Thanks a lot for you suggestions, I appreciate it! I'll give it another shot and try that
Yeah that's entirely fair, although even in the Ion solo configuration, the lambda ingress into the system isn't a blocker for simply doing the Cognito JWT auth in your handler. It saves a lambda's worth of latency, adds just one dependency to your code (buddy or other JWT library you like), still uses Cognito as IDP, and also saves about $10 a month since the solo lambda is so terrible in latency unless you do provisioned concurrency.
The one benefit of having an extra external step of a lambda proxy authorizer is blocking a lot of unwanted traffic without taxing your server, but this doesn't seem very applicable on a hobby or even medium startup level situation
You can set up a heartbeat on your ion so it's warm before going to provisioned concurrency. Let’s keep the costs down
@alen if you're still stuck after the second try dm me and we will get it sorted out.
@lanejo01 Yeah, you're absolutely right about the heartbeat approach, forgot about the good old cloudwatch ping since recent clients insisted on AWS guaranteed "provisioned concurrency", which is honestly basically punting on serverless entirely and going back to full instances... On that note, I've always wondered, is there a specific reason Lambda the ultimate is on the JVM? As far as I understand, it's literally just a nice proxy/entry point and doesn't need heavy computation, so a clojure script implementation on node.js with a much less punishing cold-start ceiling seems like it'd solve a lot of these headaches. It's a feature I desperately wanted for a long time and seems it'd mesh better for serverless-esque workloads
@eagonmeng If you're starting a new project, the heartbeat is sufficient for keeping costs down and avoiding coldstart. If you are scaling and need to increase the number of concurrent lambdas and worried about coldstart in this context, add a timeout to the client request and retry after you're over x% of your average latency (where you pick x). You'll likely be routed to a different lambda at that point and still finish the request faster than waiting for the coldstart.
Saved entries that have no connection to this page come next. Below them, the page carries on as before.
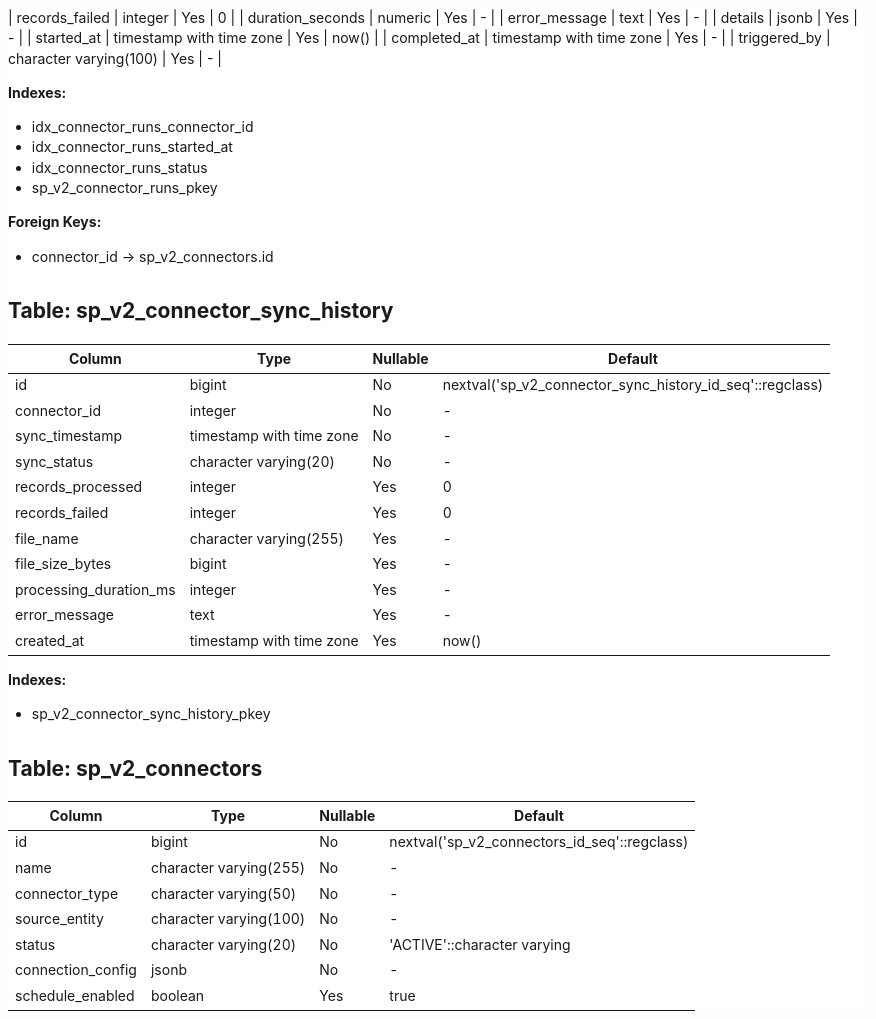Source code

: | records_failed | integer | Yes | 0 |
| duration_seconds | numeric | Yes | - |
| error_message | text | Yes | - |
| details | jsonb | Yes | - |
| started_at | timestamp with time zone | Yes | now() |
| completed_at | timestamp with time zone | Yes | - |
| triggered_by | character varying(100) | Yes | - |

**Indexes:**
- idx_connector_runs_connector_id
- idx_connector_runs_started_at
- idx_connector_runs_status
- sp_v2_connector_runs_pkey

**Foreign Keys:**
- connector_id → sp_v2_connectors.id

## Table: sp_v2_connector_sync_history

| Column | Type | Nullable | Default |
|--------|------|----------|---------|
| id | bigint | No | nextval('sp_v2_connector_sync_history_id_seq'::regclass) |
| connector_id | integer | No | - |
| sync_timestamp | timestamp with time zone | No | - |
| sync_status | character varying(20) | No | - |
| records_processed | integer | Yes | 0 |
| records_failed | integer | Yes | 0 |
| file_name | character varying(255) | Yes | - |
| file_size_bytes | bigint | Yes | - |
| processing_duration_ms | integer | Yes | - |
| error_message | text | Yes | - |
| created_at | timestamp with time zone | Yes | now() |

**Indexes:**
- sp_v2_connector_sync_history_pkey

## Table: sp_v2_connectors

| Column | Type | Nullable | Default |
|--------|------|----------|---------|
| id | bigint | No | nextval('sp_v2_connectors_id_seq'::regclass) |
| name | character varying(255) | No | - |
| connector_type | character varying(50) | No | - |
| source_entity | character varying(100) | No | - |
| status | character varying(20) | No | 'ACTIVE'::character varying |
| connection_config | jsonb | No | - |
| schedule_enabled | boolean | Yes | true |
@lanejo01 That's a cool approach! Haven't thought about the probabilistic retry method when concurrency on lambdas factors in, super helpful. Would it be fair to say that with these methods to combat cold start, the JVM lambda has better throughput considering warm instances than other platforms with less cold-start ceiling? Love Datomic, just trying to understand the design choices as a matter of curiosity and learning
Glad you're a fan! There are many other factors besides performance that factor in to the choice of JVM lambda vs "other" like maintainability, stability, ecosystem, stdlib, etc. I'm not going to make a general performance claim here, because the second I do, someone will throw a benchmark at me for a specific case where x is faster than y and call me a liar 🙂 Luckily, this question has nothing to do with Datomic and you can defer to all the other liars on the internet who made their own benchmarks and conclusions. In all seriousness, if performance characteristics are critical for your use-case, YOU need to do the measurements for your scenario and decide for yourself.